- EXERCISE BRIEF: From the data below, return each line in which the string "HENDI" is found.

- INFORMATION PROVIDED:
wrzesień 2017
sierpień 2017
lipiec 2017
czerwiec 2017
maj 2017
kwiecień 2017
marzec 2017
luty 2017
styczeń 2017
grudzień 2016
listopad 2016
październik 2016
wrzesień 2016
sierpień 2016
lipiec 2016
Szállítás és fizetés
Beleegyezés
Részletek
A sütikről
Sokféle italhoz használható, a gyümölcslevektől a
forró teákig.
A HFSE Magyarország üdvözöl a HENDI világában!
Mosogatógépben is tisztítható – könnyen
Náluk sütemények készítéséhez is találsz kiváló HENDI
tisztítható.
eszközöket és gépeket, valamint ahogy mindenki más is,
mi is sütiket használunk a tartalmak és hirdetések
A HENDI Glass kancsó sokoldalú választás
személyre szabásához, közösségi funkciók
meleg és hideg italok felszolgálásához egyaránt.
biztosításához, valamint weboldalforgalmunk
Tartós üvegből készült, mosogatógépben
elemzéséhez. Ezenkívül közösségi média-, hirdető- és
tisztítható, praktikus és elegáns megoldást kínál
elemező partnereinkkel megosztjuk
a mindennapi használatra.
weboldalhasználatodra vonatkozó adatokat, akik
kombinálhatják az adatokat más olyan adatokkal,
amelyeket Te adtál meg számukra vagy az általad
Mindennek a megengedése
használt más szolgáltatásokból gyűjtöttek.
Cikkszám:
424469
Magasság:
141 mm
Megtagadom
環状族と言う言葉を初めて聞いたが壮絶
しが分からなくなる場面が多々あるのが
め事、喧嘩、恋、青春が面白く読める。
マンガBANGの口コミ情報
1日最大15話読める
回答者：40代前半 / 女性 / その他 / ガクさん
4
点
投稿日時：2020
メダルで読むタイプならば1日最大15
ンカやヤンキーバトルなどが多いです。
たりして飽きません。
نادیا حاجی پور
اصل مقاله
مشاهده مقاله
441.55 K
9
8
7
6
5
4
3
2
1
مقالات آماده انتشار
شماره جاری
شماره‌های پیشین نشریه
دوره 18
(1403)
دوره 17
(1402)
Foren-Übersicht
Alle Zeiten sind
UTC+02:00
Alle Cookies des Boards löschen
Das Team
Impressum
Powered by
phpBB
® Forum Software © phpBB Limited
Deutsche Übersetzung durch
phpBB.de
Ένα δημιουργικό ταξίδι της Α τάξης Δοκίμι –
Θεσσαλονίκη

- ANSWER BELOW:
A HFSE Magyarország üdvözöl a HENDI világában!
Náluk sütemények készítéséhez is találsz kiváló HENDI
A HENDI Glass kancsó sokoldalú választás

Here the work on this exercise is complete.